• INPUT RECORDS
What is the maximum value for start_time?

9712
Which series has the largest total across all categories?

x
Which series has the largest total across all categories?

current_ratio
* * *
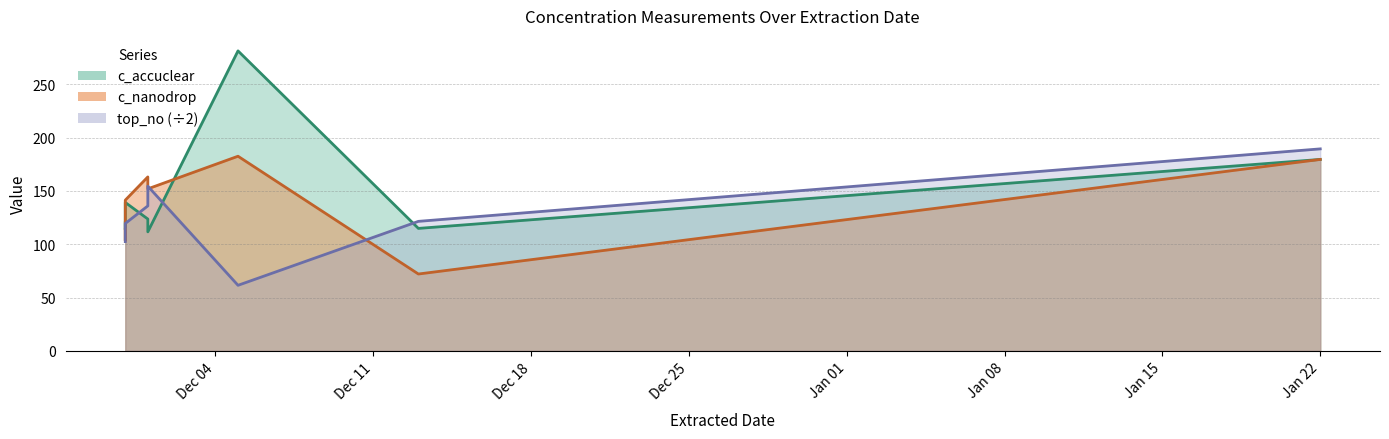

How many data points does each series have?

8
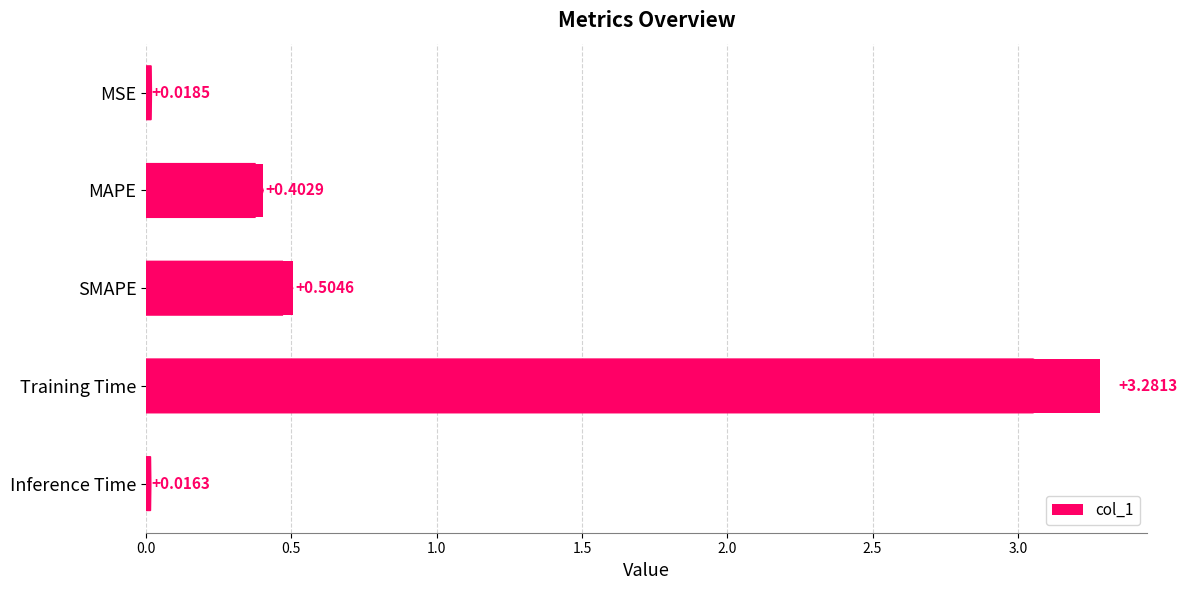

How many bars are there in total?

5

• GOAL OF THE EXERCISE
Pull out each line in the items above that contains the word "many".

• TASK OUTPUT
How many data points does each series have?
How many bars are there in total?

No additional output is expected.